◆ Work required:
Count every line that includes the string "none" in the entries that follow. Nothing besides the number is needed.

Saved data entries

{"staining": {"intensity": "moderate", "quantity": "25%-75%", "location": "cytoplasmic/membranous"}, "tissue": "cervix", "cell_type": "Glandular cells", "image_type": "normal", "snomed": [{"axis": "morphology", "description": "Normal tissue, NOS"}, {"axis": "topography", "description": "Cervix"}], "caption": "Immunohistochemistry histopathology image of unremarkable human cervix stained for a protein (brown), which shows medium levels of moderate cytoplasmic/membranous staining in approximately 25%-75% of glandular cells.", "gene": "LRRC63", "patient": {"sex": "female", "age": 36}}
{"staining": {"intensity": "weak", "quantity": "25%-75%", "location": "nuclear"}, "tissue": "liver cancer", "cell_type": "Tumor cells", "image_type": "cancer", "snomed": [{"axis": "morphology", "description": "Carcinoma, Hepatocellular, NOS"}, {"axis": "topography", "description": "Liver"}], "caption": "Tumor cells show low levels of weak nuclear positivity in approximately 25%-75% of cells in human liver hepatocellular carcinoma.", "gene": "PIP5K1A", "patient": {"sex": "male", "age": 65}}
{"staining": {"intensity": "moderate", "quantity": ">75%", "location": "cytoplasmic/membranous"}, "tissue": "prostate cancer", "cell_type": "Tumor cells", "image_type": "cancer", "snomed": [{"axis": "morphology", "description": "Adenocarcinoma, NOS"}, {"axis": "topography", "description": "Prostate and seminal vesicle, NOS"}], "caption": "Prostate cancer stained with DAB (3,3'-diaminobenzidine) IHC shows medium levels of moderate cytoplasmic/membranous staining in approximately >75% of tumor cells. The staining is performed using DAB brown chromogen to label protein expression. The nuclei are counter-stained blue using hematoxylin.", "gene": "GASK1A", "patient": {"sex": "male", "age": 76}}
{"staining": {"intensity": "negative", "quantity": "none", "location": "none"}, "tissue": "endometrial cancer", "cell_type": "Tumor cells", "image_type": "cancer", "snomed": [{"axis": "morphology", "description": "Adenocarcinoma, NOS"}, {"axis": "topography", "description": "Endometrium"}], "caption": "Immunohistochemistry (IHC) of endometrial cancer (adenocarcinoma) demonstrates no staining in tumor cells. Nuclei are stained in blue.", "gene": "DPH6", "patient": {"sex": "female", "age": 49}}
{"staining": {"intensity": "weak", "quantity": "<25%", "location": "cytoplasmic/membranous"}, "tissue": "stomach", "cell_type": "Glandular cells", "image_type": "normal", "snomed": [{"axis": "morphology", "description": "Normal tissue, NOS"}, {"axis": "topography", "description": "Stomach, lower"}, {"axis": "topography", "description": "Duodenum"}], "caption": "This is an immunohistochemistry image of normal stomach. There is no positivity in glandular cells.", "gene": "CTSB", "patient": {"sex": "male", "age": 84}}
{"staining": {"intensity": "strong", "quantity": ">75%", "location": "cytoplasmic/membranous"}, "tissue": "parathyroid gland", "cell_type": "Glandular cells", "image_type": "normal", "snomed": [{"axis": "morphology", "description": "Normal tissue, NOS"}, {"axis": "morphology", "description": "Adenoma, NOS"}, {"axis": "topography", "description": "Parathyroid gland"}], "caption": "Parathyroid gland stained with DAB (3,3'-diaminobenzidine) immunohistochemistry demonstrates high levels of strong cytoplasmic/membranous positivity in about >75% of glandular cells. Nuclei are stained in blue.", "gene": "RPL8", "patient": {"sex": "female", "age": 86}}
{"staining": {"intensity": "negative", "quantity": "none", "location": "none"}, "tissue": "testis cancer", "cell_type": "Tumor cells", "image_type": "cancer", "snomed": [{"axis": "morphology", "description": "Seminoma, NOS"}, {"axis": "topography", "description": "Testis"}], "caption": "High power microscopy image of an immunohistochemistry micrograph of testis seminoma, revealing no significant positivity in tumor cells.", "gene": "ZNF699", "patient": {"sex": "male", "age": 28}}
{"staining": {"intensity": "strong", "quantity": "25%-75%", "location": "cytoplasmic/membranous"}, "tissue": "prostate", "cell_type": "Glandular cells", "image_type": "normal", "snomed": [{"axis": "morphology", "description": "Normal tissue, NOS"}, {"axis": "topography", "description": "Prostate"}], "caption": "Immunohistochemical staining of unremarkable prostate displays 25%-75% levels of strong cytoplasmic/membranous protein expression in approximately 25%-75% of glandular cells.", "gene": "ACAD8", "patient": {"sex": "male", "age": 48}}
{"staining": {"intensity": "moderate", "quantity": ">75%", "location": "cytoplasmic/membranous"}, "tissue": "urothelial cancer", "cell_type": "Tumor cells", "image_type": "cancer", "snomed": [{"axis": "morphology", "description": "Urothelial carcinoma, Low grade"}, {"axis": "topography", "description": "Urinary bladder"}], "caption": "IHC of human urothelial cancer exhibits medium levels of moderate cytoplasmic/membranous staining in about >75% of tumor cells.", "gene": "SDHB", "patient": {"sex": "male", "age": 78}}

◆ Answer section:
2